Another has this as listed:
High concentrations of: iron, potassium and magnesium.

Other micronutrients: manganese, boron, cobalt, lithium, molybdenum, copper, tin, nickel, fluorine, iodine, aluminium, zinc, selenium, vanadium.

Does not contain nitrate or phosphate. 

Also contains antioxidants and preservatives.

Thanks.


----------



## Opare (Sep 9, 2015)

What are you trying to grow? You are not high-tech right. Providing nitrates and phosphates is more important than micros. IME and many others just using the dry salts e.g KNO3, KH2PO4 work fine. Most people don't have trouble with shrimp and fertiliser.


Sent from my iPhone using Tapatalk


----------



## ambe (Feb 16, 2017)

Echinodorus Bleherae, java moss and the biggest concern is Sagittaria Subulata because I want this to be the carpet. I have found that the second fertiliser I mentioned (Easy Life Profito Complete) has mixed reviews - most have no problems but a few have concerns, so I think I will go with the first one which says it's shrimp safe.


----------



## coldmantis (Aug 17, 2010)

In my endler breeding tank, I do not dose any form of co2 or fertz and my dwarf sag carpets fine takes a while though but it carpets. it's a 14.5g Japanese front curve tank with 1 39w t5HO providing light to the tank and other tanks.


----------



## dukydaf (Dec 27, 2004)

The fertilizers you describe above are known to add mostly trace nutrients, that is nutrients that are only needed in small quantities for the plants to grow just fine. Plants also need what is known as macronutrients such as N P K . There are some commercial made mixes such as JBL Aquascaping series of fertilizers and Tropica Premium. These fertilizers add very small amounts of macros even when dosed at recommended level. If shrimps are the focus of the aquarium you might want to use only these or omit all for higher /more expensive grades. 

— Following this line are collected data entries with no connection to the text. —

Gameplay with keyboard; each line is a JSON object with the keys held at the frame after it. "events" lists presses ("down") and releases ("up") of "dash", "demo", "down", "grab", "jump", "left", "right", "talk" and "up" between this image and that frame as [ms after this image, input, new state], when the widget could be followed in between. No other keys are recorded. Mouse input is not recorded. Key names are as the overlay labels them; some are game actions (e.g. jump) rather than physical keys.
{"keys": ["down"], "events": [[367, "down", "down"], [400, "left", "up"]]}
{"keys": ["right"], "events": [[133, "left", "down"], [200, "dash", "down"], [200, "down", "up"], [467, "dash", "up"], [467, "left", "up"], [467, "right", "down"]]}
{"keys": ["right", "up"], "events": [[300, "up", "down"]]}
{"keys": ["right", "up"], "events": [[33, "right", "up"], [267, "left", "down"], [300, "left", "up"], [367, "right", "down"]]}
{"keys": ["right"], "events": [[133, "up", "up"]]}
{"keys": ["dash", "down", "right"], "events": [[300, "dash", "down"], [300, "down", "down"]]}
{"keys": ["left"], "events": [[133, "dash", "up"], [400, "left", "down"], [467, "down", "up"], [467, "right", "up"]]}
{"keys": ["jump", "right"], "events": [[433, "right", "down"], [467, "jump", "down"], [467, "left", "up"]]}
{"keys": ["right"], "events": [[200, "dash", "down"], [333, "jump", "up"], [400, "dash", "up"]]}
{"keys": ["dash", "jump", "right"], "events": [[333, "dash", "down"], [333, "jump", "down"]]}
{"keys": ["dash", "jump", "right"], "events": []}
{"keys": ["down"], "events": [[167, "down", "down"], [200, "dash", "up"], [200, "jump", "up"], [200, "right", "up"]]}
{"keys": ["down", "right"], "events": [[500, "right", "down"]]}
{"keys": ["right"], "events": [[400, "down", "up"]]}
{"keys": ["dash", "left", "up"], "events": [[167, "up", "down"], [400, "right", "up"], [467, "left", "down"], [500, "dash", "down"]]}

If we are talking about RCS, I and others have a good population with berried females at full EI (30ppm NO3, 3ppm PO4 //week 30+ppm CO2 ). As you can see with RCS you can add alot without problems


----------



## ambe (Feb 16, 2017)

Thanks. The light is pretty good on this tank so I think for now I'll just wait and see how the sag goes along. If I see that it's struggling I'll try the NPK instead of all the other stuff.


----------